[Saved entries]

....................

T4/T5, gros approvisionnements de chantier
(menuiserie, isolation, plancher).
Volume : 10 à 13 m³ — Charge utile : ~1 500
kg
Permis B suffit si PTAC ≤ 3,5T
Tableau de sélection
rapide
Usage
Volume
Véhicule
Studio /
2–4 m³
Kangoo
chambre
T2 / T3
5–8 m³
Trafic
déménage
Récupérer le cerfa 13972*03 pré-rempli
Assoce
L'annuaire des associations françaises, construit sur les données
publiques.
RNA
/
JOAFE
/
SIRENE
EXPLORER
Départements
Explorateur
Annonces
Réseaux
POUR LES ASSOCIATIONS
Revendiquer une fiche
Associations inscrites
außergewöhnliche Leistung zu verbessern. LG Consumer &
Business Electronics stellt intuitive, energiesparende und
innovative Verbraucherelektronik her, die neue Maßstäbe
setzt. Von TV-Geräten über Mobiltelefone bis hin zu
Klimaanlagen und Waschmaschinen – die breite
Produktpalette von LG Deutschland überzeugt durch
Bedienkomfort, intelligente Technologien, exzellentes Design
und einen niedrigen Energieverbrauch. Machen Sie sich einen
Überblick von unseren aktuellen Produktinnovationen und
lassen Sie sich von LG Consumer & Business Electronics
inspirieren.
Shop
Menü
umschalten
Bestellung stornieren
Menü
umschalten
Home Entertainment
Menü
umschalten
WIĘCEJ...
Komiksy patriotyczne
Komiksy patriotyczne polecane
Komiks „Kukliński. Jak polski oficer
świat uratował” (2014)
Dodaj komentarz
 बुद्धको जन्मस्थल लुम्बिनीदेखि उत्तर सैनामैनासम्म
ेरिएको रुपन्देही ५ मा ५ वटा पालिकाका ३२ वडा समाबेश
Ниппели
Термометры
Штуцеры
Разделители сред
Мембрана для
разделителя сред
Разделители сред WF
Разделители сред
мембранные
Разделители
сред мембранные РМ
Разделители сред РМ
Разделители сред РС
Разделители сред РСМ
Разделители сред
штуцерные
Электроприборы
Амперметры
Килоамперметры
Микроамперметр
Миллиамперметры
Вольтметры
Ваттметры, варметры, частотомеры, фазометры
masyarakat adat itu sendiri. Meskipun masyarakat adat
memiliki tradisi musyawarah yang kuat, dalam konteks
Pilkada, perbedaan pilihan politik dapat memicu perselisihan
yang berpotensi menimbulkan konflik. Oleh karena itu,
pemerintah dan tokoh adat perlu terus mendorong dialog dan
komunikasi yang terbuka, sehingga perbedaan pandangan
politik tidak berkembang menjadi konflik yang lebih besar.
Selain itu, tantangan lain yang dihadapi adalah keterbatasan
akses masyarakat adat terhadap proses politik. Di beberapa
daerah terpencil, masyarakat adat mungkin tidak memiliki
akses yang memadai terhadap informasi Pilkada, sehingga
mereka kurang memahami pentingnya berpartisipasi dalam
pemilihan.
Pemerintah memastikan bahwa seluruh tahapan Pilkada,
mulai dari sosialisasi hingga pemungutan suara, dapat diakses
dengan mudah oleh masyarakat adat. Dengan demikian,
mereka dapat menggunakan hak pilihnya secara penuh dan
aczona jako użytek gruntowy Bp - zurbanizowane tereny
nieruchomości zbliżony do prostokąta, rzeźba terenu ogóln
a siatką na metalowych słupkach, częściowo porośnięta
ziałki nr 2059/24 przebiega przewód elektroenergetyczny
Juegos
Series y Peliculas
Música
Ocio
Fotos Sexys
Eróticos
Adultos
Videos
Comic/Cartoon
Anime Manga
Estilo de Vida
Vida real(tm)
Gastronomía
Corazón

....................

What is expected ->
Write out only the lines from the very start of the entries above to the line that includes "POUR LES ASSOCIATIONS", both ends included, each one unchanged.

Task solution ->
T4/T5, gros approvisionnements de chantier
(menuiserie, isolation, plancher).
Volume : 10 à 13 m³ — Charge utile : ~1 500
kg
Permis B suffit si PTAC ≤ 3,5T
Tableau de sélection
rapide
Usage
Volume
Véhicule
Studio /
2–4 m³
Kangoo
chambre
T2 / T3
5–8 m³
Trafic
déménage
Récupérer le cerfa 13972*03 pré-rempli
Assoce
L'annuaire des associations françaises, construit sur les données
publiques.
RNA
/
JOAFE
/
SIRENE
EXPLORER
Départements
Explorateur
Annonces
Réseaux
POUR LES ASSOCIATIONS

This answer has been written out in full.